### Что сделать
Напишите продолжение отрывка о том, как полиция разгоняет толпу у отеля «Конрад Хилтон», начав сразу после его последней фразы.

Это произошло в секунду. Я только увидел бешеные глаза под небесно-голубой каской.

— Что вы делаете?! Он — пресса! Он — пресса! — закричала какая-то женщина в подъезде отеля, где стояли корреспонденты.

Полицейский взглянул в сторону голоса невидящими глазами. Сделал туда шаг. Потом передумал, выругался грязно и убежал догонять своих.

— Сволочь! — сказал Чак и поднял изуродованный аппарат. — Эта плёнка пропала. Сволочь!

Как кули, одного за другим тащили полицейские ребят к машинам. Тащили и продолжали бить. Ребята не сопротивлялись. Я не видел ни одного, кто оказал бы сопротивление. Это были безжизненные, иногда окровавленные тела. Копы волокли их, зажав им шею в левом локте и продолжая опускать правой рукой дубинку на голову.

Послышались звуки разрывов. И тотчас я ощутил резь в глазах и в носу. Слезоточивый газ. Полицейские бросали гранаты в толпу, которая стояла по бокам отеля. Гранаты разрывались, как хлопушки. С вспышками пламени. Синий дым клубами плыл над толпой.

Именно этот дым, достигший верхних этажей отеля «Конрад Хилтон», и заставил прослезиться Хюберта Хэмфри.

Толпа, которая собралась в боковой улице, кричала:

— Палачи! Мир смотрит. Весь мир смотрит. Палачи! Гестапо! Гестапо!

[Собранные данные]
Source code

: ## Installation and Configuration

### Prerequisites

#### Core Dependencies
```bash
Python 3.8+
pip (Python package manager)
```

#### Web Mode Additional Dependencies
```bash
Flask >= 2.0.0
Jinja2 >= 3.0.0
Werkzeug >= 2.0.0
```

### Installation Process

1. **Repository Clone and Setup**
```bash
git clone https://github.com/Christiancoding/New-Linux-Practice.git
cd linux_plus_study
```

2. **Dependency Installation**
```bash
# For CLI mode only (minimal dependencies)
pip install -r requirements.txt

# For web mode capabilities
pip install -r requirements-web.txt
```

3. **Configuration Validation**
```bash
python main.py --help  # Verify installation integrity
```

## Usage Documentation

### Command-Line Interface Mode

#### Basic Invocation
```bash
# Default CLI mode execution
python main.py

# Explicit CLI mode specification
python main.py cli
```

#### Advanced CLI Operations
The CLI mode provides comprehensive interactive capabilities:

### Решённое задание
Копы, ловко перестроившись, без паузы бросились в сторону толпы на боковой улице. На подмогу полицейским бежали новые отряды. Бежали строем, квадратами, тяжело стуча башмаками по мостовой. Видимо, кто-то очень точно руководил действиями полиции. Кто-то наблюдал за полем боя, подавал команду по радио.

Били молодого священника. Полицейский, скрутив ему одну руку за спину, толкал его к полицейской машине, а свободной, правой, бил по голове палкой. Белый воротничок священника был в крови. Одной рукой он пытался закрывать голову, полицейский бил по пальцам.

Потерявших сознание копы не тащили к машине, бросали. И скоро на площади перед отелем лежало не меньше десятка фигур. К ним пытались подбегать люди в белых халатах. Это были врачи-добровольцы, приехавшие на место «мирной» демонстрации.

— Прочь! — кричали полицейские. — Прочь! — И отталкивали врачей, как хоккеисты, всем телом.

Я закрыл нос и рот носовым платком, не помогало. Резь в глазах трудно было терпеть. Пробившись вдоль полицейских перил, я вошёл в подъезд отеля.

Сквозь стеклянную дверь на улицу расширенными глазами смотрели женщины в длинных платьях. Одна сказала:

— Уйдём отсюда. Меня тошнит.

В вестибюле все было как обычно. Спокойно и уютно. Кто-то вел по ковру предвыборную обезьянку, одетую грумом. На груди у обезьяны было написано имя кандидата. Из бара, огромное окно которого выходило как раз на то место, где полиция продолжала избиение, неслись звуки джаза. Работал цветной телевизор. Шли передачи из Международного Амфитеатра:

В вестибюль вошёл человек в белом халате. Лоб его был рассечён, текла кровь. Он остановился посреди холла и, ни к кому не обращаясь, сказал:

— Они отобрали у меня аптечку…

Когда я снова вышел на улицу, там уже все было кончено. Перед отелем стояли снова аккуратными каре полицейские в голубых рубашках. Шли роты солдат. Мостовая была пуста. Под ногами у себя я увидел фанерный плакат: «1968 год — год неспокойного солнца. Всё может случиться…» В углу на белой фанере темнело пятно крови.

На другой день стало известно, что пятьдесят ребят и девушек, участвовавших в демонстрации за мир, получили серьёзные телесные повреждения.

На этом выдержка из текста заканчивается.